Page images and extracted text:
******************************
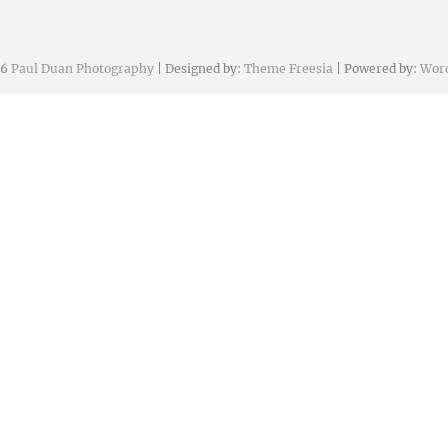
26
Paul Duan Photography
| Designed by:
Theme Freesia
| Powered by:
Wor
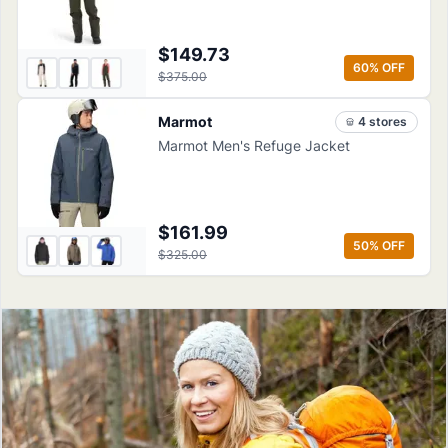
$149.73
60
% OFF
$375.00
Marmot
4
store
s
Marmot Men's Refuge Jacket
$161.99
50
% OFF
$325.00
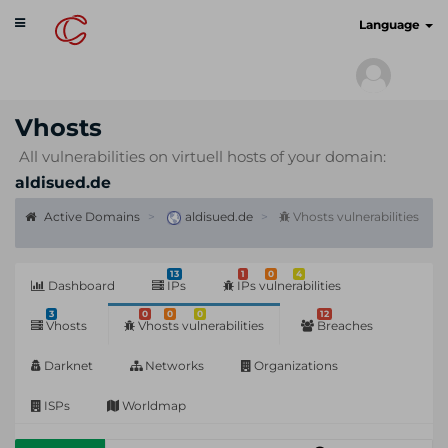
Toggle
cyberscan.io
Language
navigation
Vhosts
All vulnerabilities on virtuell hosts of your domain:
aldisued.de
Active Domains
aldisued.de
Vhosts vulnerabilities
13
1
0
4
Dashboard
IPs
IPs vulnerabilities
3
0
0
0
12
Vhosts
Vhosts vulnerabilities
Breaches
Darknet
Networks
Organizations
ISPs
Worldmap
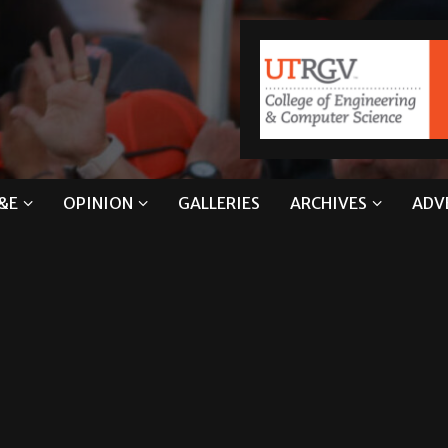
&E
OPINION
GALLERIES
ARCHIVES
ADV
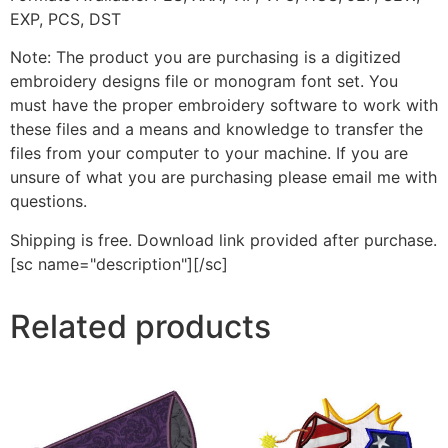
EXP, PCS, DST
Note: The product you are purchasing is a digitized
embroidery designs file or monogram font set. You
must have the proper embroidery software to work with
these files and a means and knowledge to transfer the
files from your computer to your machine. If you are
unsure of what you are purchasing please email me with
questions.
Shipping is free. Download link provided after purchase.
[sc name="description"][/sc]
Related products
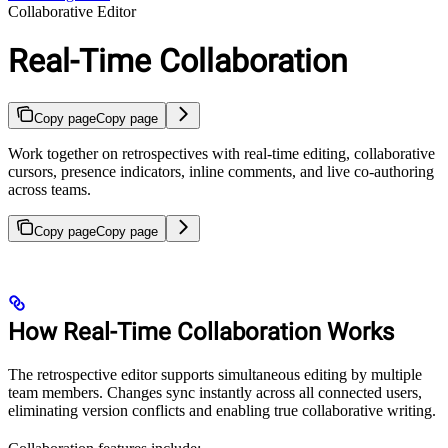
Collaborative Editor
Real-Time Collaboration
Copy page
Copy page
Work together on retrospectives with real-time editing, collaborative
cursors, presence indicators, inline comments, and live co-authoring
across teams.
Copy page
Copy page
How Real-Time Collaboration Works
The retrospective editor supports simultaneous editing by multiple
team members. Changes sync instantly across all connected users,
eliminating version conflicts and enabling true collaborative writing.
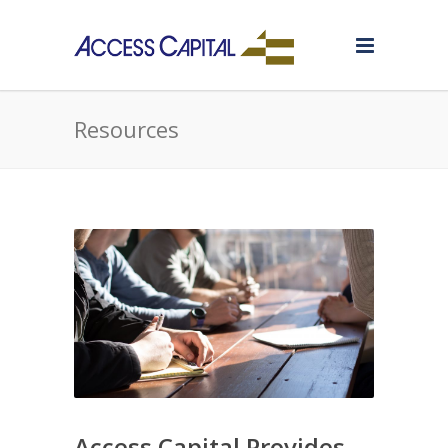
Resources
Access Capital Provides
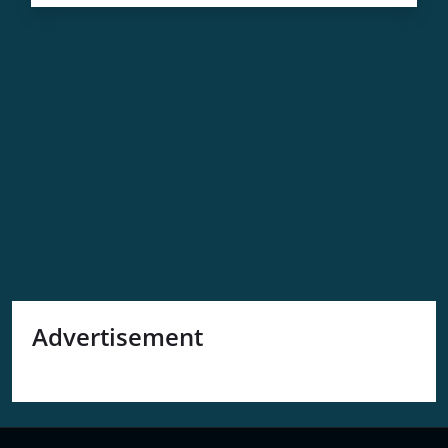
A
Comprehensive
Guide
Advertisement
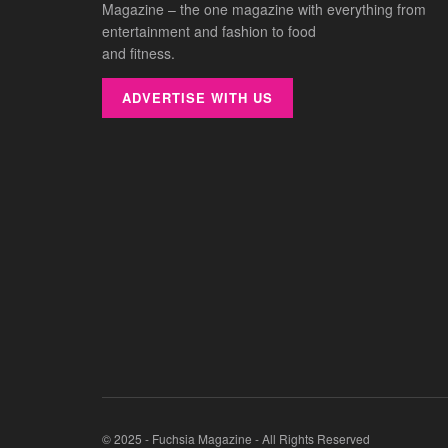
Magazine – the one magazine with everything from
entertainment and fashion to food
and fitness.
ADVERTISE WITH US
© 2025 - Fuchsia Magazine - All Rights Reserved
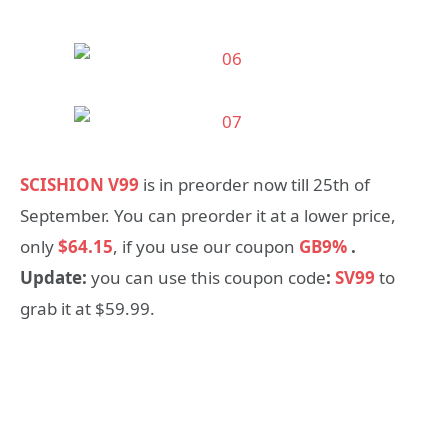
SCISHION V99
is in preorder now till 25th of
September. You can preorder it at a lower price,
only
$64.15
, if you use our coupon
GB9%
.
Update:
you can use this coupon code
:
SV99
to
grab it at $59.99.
******************************
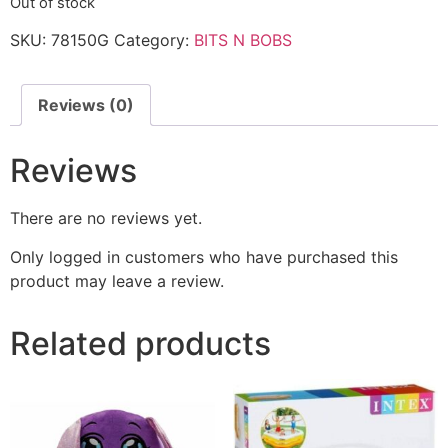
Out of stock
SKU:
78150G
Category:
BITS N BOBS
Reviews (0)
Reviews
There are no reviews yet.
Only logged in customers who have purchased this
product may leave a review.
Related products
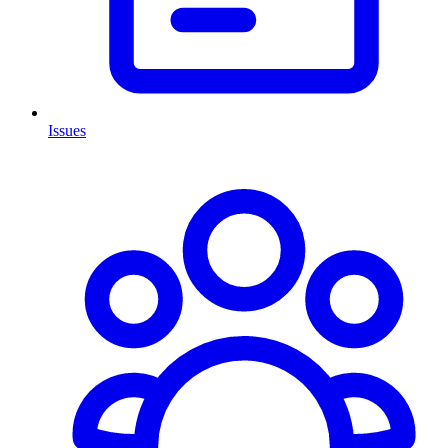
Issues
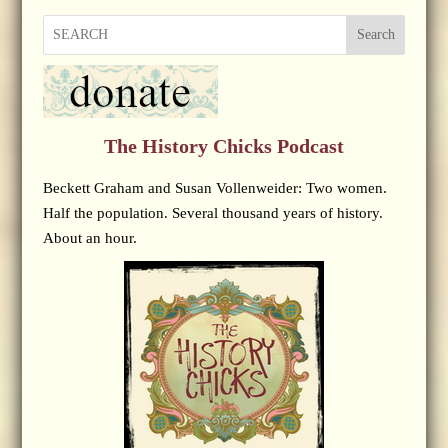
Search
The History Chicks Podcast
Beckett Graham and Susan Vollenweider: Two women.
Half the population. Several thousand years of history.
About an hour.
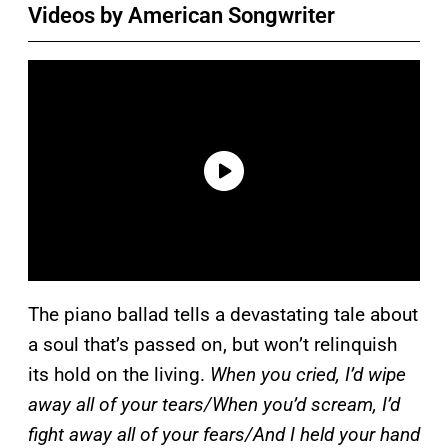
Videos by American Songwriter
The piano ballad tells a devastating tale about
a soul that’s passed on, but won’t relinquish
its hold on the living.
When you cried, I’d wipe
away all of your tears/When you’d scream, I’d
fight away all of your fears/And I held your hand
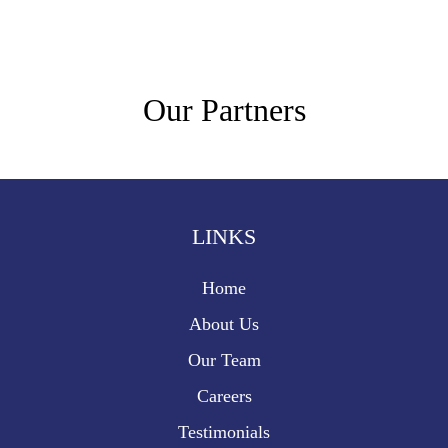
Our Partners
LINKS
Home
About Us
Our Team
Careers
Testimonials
******************************
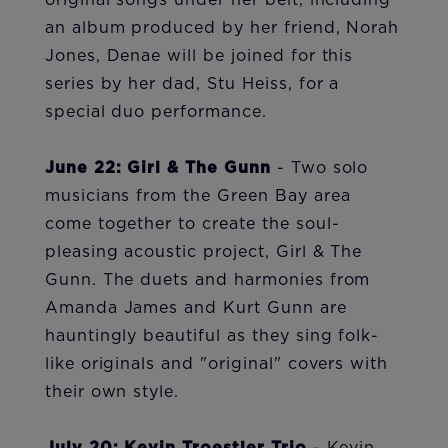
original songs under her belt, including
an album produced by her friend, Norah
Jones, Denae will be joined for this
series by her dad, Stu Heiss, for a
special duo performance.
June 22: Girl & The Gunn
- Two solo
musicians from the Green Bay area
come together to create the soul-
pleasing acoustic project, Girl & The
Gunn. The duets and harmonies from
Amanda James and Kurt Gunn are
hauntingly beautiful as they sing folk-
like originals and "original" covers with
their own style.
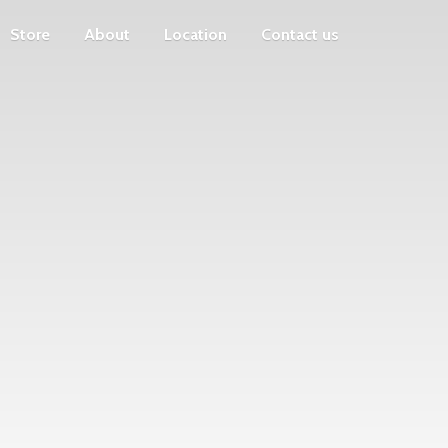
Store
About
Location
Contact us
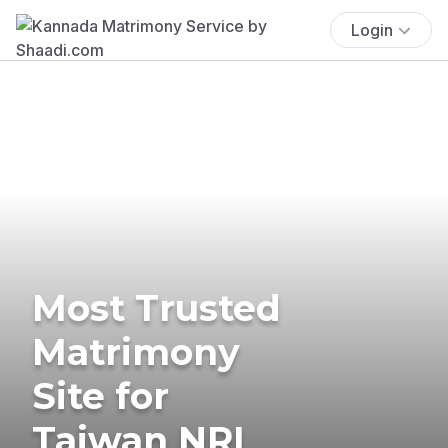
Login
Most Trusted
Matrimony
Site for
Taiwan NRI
******************************
Starting at the line above that holds "product may leave a review.", repeat every line exactly down to and including the line that holds "Testimonials", then stop. Do not carry over any pictures.

product may leave a review.
Related products
Issues
Search
The History Chicks Podcast
Beckett Graham and Susan Vollenweider: Two women.
Half the population. Several thousand years of history.
About an hour.
Videos by American Songwriter
The piano ballad tells a devastating tale about
a soul that’s passed on, but won’t relinquish
its hold on the living.
When you cried, I’d wipe
away all of your tears/When you’d scream, I’d
fight away all of your fears/And I held your hand
Our Partners
LINKS
Home
About Us
Our Team
Careers
Testimonials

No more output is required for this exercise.